» TASK REQUIREMENTS
Would you output the following records verbatim and skip the images in them?

» RECORDS FOR THIS EXERCISE
[Start of section]
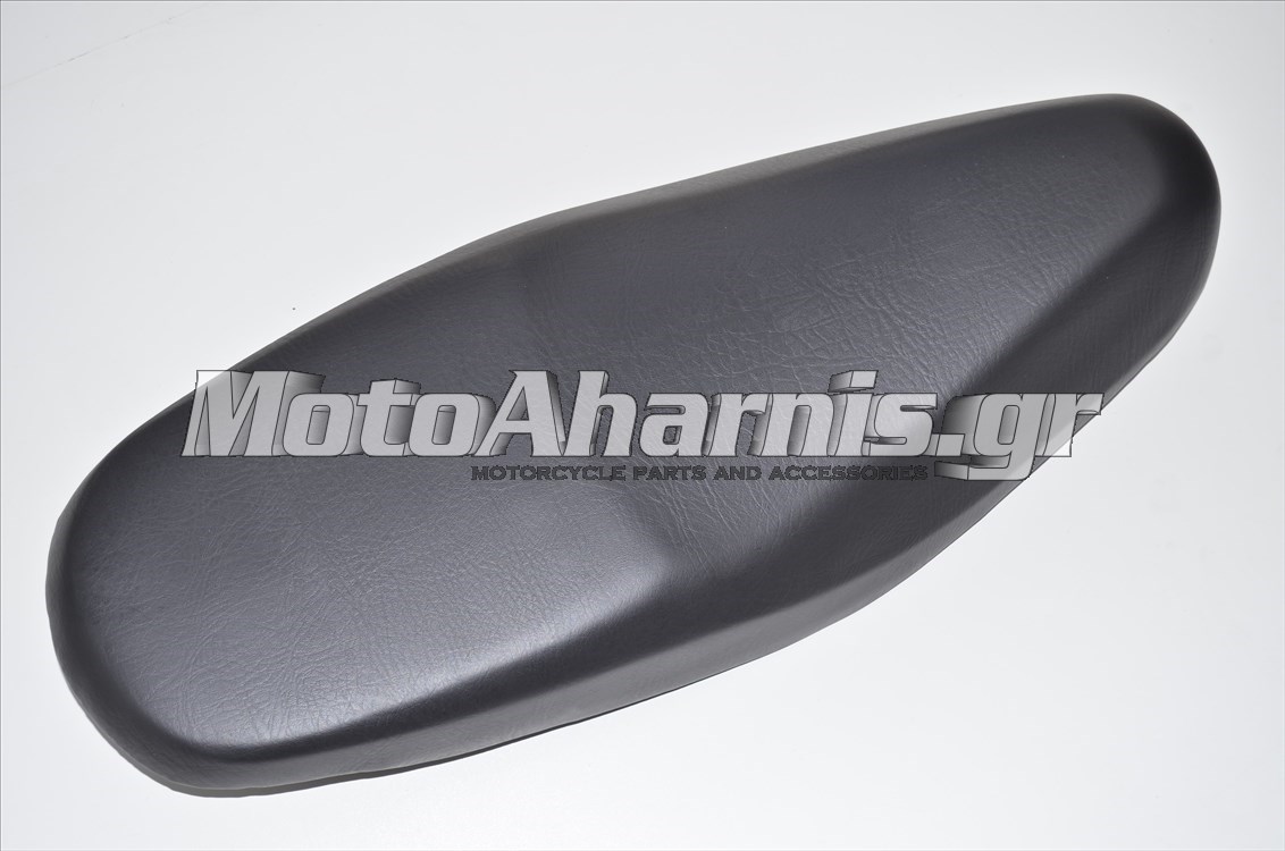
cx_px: 642
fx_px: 1924
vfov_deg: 25.0
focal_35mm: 54
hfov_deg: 36.9
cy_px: 426
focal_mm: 36
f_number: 6.3
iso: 160
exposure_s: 1/100
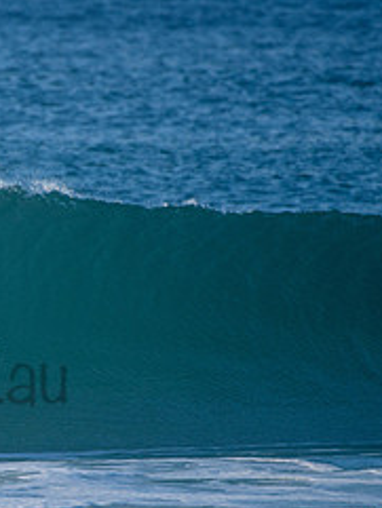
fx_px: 18361
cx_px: -154
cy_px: 336
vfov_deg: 1.6
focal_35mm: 1249
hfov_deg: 1.2
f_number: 5.6
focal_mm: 500
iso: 360
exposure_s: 1/2000
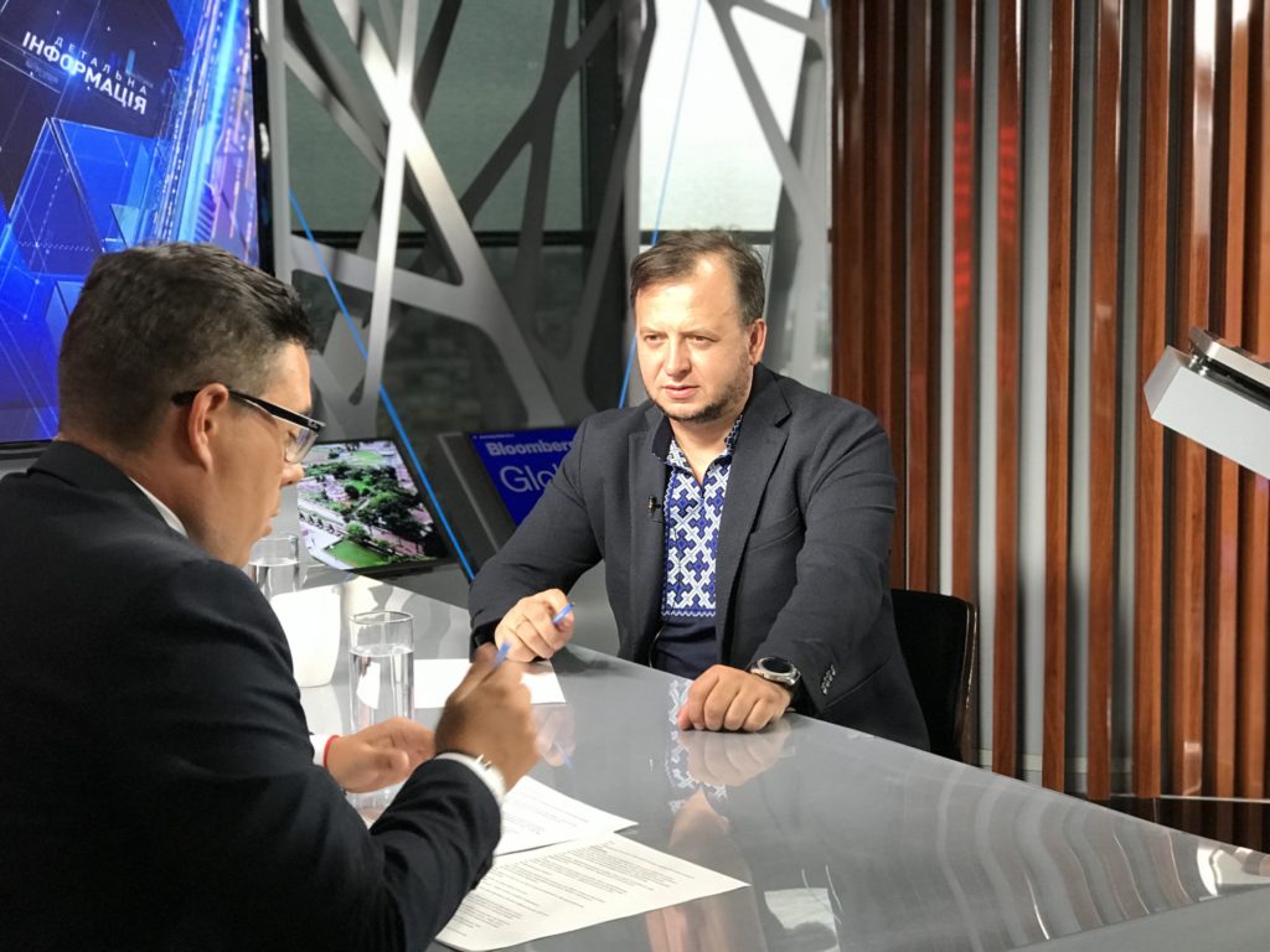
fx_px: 2091
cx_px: 635
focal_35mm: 57
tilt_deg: -6.5
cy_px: 476
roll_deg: +0.6
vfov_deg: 25.7
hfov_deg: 33.8
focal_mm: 6.6
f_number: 2.8
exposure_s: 1/63
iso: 320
[End of section]
» EXPECTED OUTPUT
cx_px: 642
fx_px: 1924
vfov_deg: 25.0
focal_35mm: 54
hfov_deg: 36.9
cy_px: 426
focal_mm: 36
f_number: 6.3
iso: 160
exposure_s: 1/100
fx_px: 18361
cx_px: -154
cy_px: 336
vfov_deg: 1.6
focal_35mm: 1249
hfov_deg: 1.2
f_number: 5.6
focal_mm: 500
iso: 360
exposure_s: 1/2000
fx_px: 2091
cx_px: 635
focal_35mm: 57
tilt_deg: -6.5
cy_px: 476
roll_deg: +0.6
vfov_deg: 25.7
hfov_deg: 33.8
focal_mm: 6.6
f_number: 2.8
exposure_s: 1/63
iso: 320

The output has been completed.